L’activité est récente au Maroc. Elle a débuté au début des années 1990, mais s’est développée rapidement. Les crevettes font le voyage jusqu’au Royaume chérifien pour être décortiquées par les 7 000 éplucheuses marocaines. Parmi elles, Malika. « Je me réveille à 4h, je fais mes ablutions, ma prière, je mange un bout et je sors de chez moi à 5h pour prendre les transports. Et à 6h30 le travail commence », décrit-elle. Malika a la trentaine, elle est mère de deux filles de 6 et 11 ans et depuis un peu plus d’un an, c’est tous les matins le même rituel.

En arrivant à l’usine, elle enfile ses gants et ses trois ou quatre couches de vêtements pour se protéger du froid. La température dans l’usine est très basse pour conserver la fraîcheur des crevettes. « On prend un sac de crevettes, on le dépose sur une table basse, détaille-t-elle. On est quatre femmes par table. Et puis on commence à éplucher. »

Une paie au kilogramme

Pour obtenir 1 kg de chair de crevettes, il faut environ 3 kg de crevettes entières non décortiquées. « Certaines épluchent quatre kilos et demi, cinq, six ou même sept kilos par jour, précise-t-elle. Ça dépend de tes mains et de ta dextérité. Moi, je n’atteins pas les cinq kilos. Mais ça dépend aussi des crevettes. Si elles sont grosses et belles, j’arrive à bien travailler, quand elles sont toutes petites c’est plus compliqué. »
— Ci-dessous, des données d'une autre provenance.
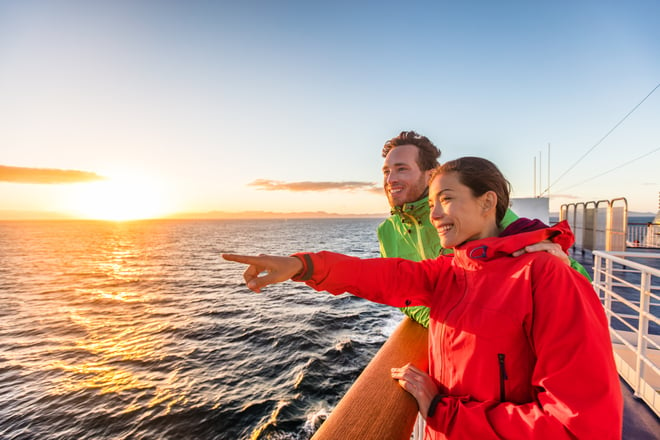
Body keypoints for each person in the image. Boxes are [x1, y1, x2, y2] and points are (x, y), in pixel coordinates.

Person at [223, 157, 622, 439]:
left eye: (446, 199)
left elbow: (580, 426)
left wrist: (440, 411)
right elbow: (382, 275)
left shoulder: (544, 274)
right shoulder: (452, 270)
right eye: (431, 204)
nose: (434, 215)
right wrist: (302, 265)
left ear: (488, 203)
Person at [378, 130, 590, 328]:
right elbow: (399, 291)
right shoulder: (387, 232)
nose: (390, 179)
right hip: (451, 341)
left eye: (401, 169)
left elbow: (571, 279)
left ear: (430, 175)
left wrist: (566, 268)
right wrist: (438, 322)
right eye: (386, 171)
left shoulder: (474, 211)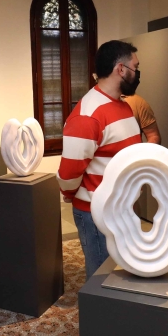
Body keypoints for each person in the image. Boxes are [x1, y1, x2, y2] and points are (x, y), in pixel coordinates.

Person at [57, 40, 142, 277]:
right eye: (135, 67)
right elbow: (69, 172)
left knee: (119, 276)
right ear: (121, 69)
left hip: (122, 209)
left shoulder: (122, 105)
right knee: (101, 281)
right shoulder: (88, 114)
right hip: (97, 212)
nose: (138, 73)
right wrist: (70, 194)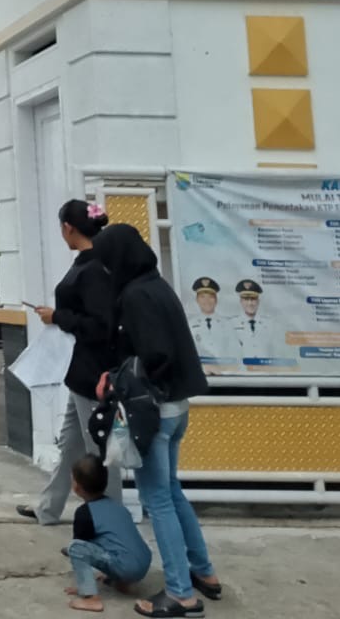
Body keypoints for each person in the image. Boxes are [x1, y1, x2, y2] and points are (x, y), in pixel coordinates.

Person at [93, 224, 222, 619]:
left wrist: (115, 378)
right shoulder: (157, 285)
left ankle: (181, 594)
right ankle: (203, 571)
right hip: (177, 407)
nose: (105, 269)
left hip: (155, 412)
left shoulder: (135, 295)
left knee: (157, 500)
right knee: (172, 491)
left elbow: (155, 355)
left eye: (106, 261)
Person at [18, 201, 122, 524]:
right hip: (80, 372)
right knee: (70, 443)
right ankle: (49, 507)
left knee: (99, 451)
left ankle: (111, 520)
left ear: (68, 227)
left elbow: (100, 325)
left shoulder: (94, 270)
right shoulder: (91, 263)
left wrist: (58, 317)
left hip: (93, 374)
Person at [65, 453, 152, 612]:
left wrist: (84, 584)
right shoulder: (117, 505)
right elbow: (117, 540)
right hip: (144, 562)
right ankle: (122, 582)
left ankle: (91, 598)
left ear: (77, 487)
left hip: (127, 568)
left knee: (75, 548)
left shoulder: (84, 513)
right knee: (111, 540)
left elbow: (84, 549)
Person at [186, 277, 237, 372]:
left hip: (224, 374)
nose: (207, 301)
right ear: (197, 300)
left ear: (216, 300)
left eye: (210, 297)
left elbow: (234, 351)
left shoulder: (227, 324)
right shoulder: (189, 324)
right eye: (202, 297)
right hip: (199, 372)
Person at [230, 278, 268, 358]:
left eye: (253, 299)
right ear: (241, 301)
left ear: (258, 301)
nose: (250, 303)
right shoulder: (231, 324)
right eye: (246, 299)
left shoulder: (269, 324)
Malika et ses collègues travaillent dix heures par jour, mais sont payées au kilo de crevettes épluchées. Avec 19,50 dirhams le kilo de chaire, soit environ 1,80 euro, Malika n’atteint pas les 200 euros de salaire à la fin du mois. Le salaire minimum au Maroc est de 280 euros.

 « C’est ce décalage justement qui justifie la délocalisation. S’il n’y avait pas un décalage aussi important, il n’y aurait pas délocalisation. Les crevettes seraient décortiquées sur le territoire européen », analyse Mohamed Naji, économiste spécialiste de la pêche et chef du département d’ingénierie halieutique à l’Institut agronomique et vétérinaire Hassan II.
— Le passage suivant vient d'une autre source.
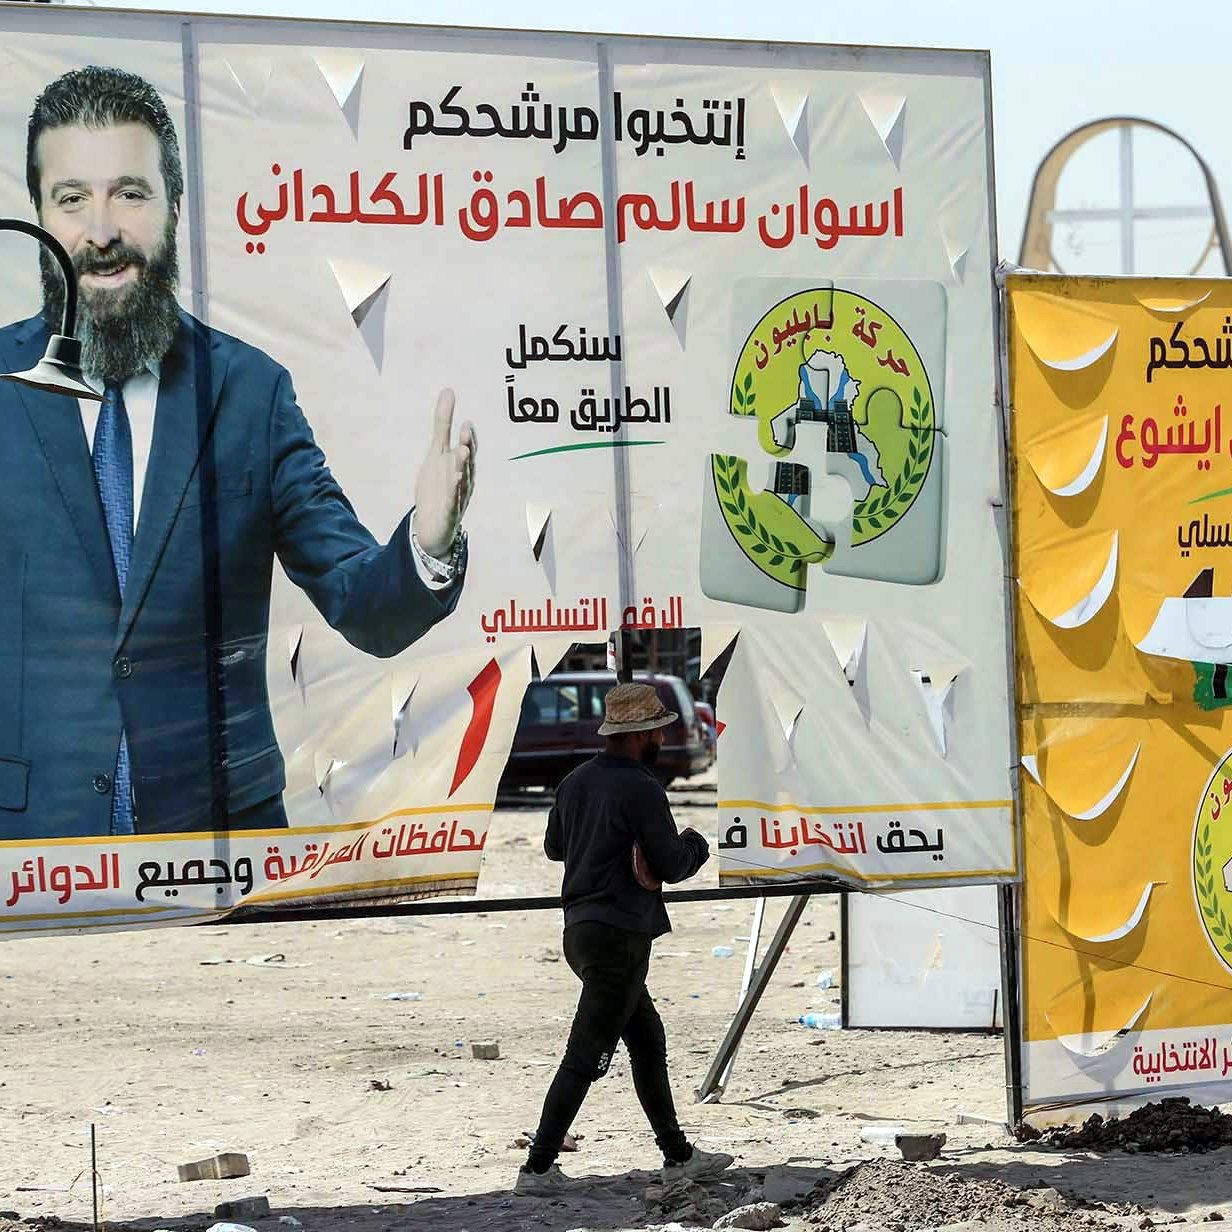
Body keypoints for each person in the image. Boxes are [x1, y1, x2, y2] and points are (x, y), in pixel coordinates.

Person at [0, 66, 476, 840]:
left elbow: (365, 605)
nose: (101, 230)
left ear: (175, 207)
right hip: (28, 849)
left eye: (130, 192)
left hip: (223, 841)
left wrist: (428, 543)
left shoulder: (250, 392)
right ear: (40, 216)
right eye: (71, 199)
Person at [515, 681, 734, 1196]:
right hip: (622, 935)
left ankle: (678, 1154)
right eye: (659, 729)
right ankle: (538, 1168)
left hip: (582, 931)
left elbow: (554, 848)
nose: (663, 736)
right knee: (586, 1053)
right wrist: (696, 845)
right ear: (643, 735)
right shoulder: (640, 787)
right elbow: (674, 866)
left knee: (646, 1039)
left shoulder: (574, 781)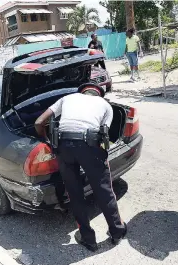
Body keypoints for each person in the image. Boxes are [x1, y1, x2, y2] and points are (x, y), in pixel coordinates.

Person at [34, 84, 127, 251]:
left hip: (64, 148)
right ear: (99, 94)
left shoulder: (67, 99)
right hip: (90, 147)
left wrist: (49, 141)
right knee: (104, 191)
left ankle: (87, 238)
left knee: (75, 193)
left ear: (81, 92)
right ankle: (116, 232)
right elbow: (104, 134)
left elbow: (39, 122)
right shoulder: (105, 105)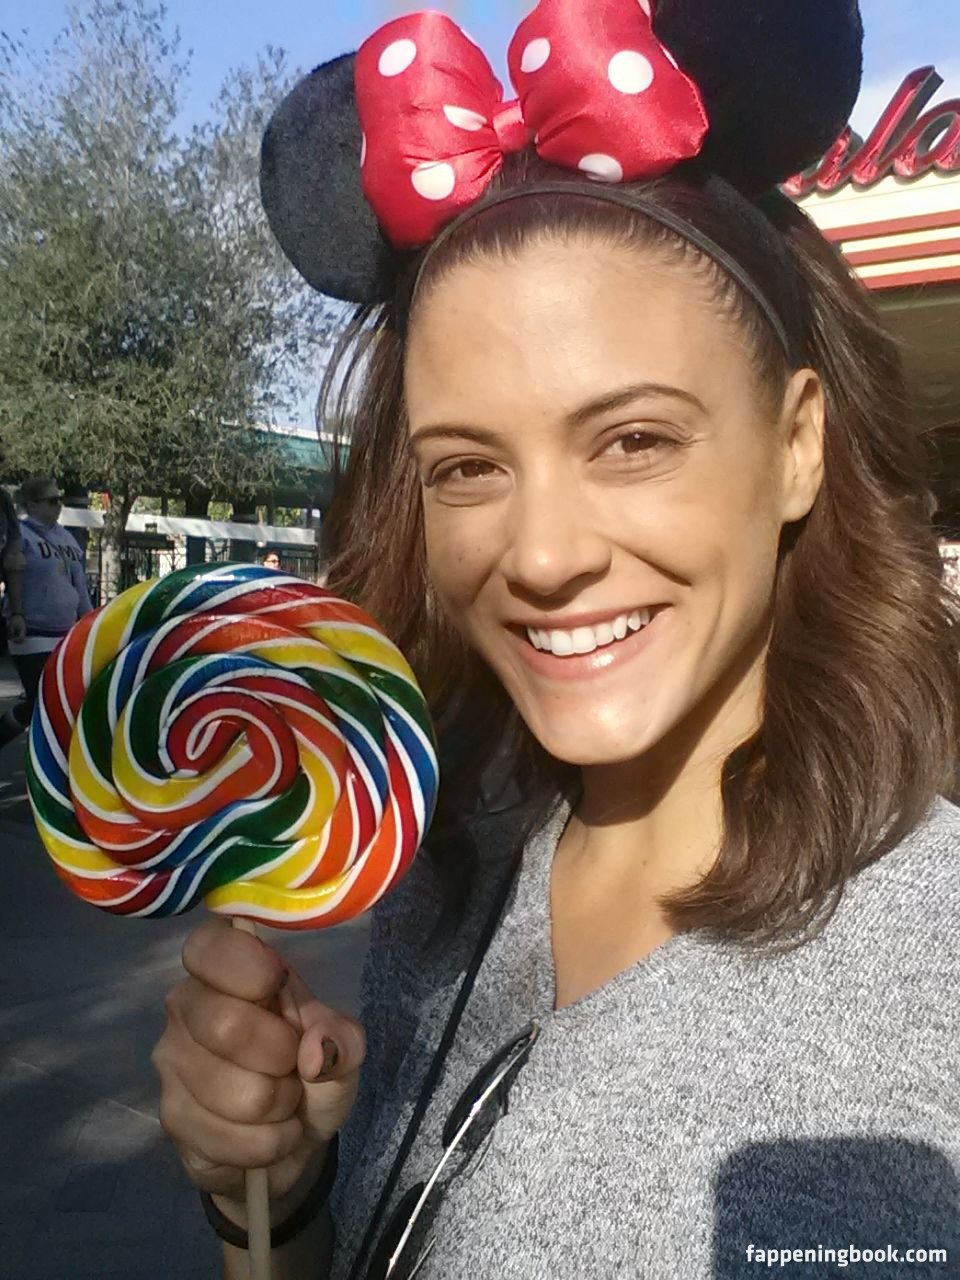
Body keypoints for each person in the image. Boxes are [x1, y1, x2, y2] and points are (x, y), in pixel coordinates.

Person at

95% des 600 tonnes de crevettes pêchées chaque semaine dans la mer du Nord sont décortiquées à Larache, Nador, Tanger ou encore Tétouan, avant d’être renvoyées aux Pays-Bas puis revendues à d’autres pays européens.

Une activité attribuée aux femmes

Cette activité est uniquement pratiquée par des femmes en Tunisie. Ce qui ne déplait pas à Malika. « J’ai quitté ma montagne et je suis venue vivre près de Tétouan pour travailler et faire vivre mes filles, leur permettre d’étudier et leur assurer un meilleur avenir, explique Malika. C’est mon premier emploi et on est entre femmes, on est mieux entre nous. Les hommes ne seraient pas satisfaits de ce métier et puis ils peuvent faire d’autres boulots dans le bâtiment ou l’agriculture. »

Mais selon Mohamed Naji, cet emploi est menacé de disparaître dans les années à venir : « L’automatisation est entrée en jeu. Après plusieurs années de recherche et développement, il y a des machines maintenant pour le décorticage automatique des crevettes sans altérer la chaire. Ce sont les 7 000 emplois au Maroc qui sont menacés à terme. » Une bonne partie des industriels préfèrent pour l’instant le travail manuel, mais la réforme est en marche et l’automatisation gagne de plus en plus de terrain.